Rick Richards, far right, with the Jets. Tony Sheridan is beside him.

Sometimes the musings of artists about the Beatles who knew them in the early days are pretty amusing.  Take, for example, Rick Richards’ memories of The Beatles while they were performing together at Der Kaiserkeller:

…[Bruno] Koschmider engaged the Beatles through Alan Williams to play at another club he owned called the ‘Indra’. The Indra although in the same street as the Kaiserkeller (the Grosse Freiheit) was someway away from it where the main crowd never seemed to reach, and consequently didn’t get the custom it should have. We (The Jets) went to see the Beatles there and honestly were not over impressed. They were quite raw, had little idea of showmanship and at that time of course didn’t do any original material. Bruno Koschmider would shout out at them whilst on stage, ‘Mach Schau, Mach Schau’ – ‘Make a show!’ My God how quickly they learned!

Later Koschmider transferred the Beatles to the Kaiserkeller and it was apparent how much they had improved. They were now much more professional but what I remember most from those early performances was the sight of bass player Stuart Sutcliffe playing and singing the old Carl Perkins song ‘Matchbox’. He looked really different from the other Beatles. In retrospect he seemed something of a lonely figure, and he didn’t even look like the other members of the group. The rest of the Beatles were dressed casually and irregularly whilst Stuart deliberately tried to look like James Dean. I don’t think it was a surprise when he left the group. I would describe it as more like inevitable.

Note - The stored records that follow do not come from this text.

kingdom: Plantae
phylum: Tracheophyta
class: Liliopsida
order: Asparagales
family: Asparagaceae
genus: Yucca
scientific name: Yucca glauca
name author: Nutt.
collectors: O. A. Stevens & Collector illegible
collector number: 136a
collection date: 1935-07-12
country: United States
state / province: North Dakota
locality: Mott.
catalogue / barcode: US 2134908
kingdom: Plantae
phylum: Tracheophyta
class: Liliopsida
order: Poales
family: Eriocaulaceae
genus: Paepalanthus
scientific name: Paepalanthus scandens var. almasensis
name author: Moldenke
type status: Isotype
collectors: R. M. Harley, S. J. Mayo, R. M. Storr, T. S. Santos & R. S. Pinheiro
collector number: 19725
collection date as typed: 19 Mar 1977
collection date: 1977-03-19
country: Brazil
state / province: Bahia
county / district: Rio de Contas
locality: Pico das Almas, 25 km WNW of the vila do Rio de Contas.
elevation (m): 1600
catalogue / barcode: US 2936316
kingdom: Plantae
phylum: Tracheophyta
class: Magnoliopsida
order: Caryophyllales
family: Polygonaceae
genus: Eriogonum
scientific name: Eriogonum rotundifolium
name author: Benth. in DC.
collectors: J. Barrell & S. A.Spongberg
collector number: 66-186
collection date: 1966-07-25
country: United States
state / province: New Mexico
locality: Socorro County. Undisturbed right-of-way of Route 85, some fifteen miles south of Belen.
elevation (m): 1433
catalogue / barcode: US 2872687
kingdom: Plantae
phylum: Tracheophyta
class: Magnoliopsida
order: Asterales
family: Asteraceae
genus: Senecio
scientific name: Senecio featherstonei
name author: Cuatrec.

I didn’t have any trouble getting on with the Beatles, they were just normal friendly people. The only exception was John Lennon. I know I’m going to upset some people by saying this, but I found him somewhat bitter and sarcastic. I remember once whilst making a visit to Hamburg in May or June 1962 when the Beatles were playing at the newly opened Star Club, asking John how Stuart was getting on at art college. His reply was a terse ‘He’s bleeding dead!’. Of course the Beatles at that time were not yet famous and his passing was of no interest to the media, therefore I had no knowledge of his death. I must admit that I was less shocked by the news of Stuart’s demise (which was only a month or so earlier) as by Johns apparent reaction to it. I am sure his attitude was only a front and was if anything a sign of insecurity. Whether he changed after stardom I don’t know, but his habit of looking for a smartarse answer I found somewhat distasteful. If anyone thinks that being a super rich superstar prevents someone from being insecure I would disagree with them. Quite honestly with John’s early childhood experiences it would be an enormous surprise if he didn’t have some hangups, and although it would be difficult for me to remember him with great affection, it is very easy to remember him as a genius of modern song writing and a great campaigner for human rights.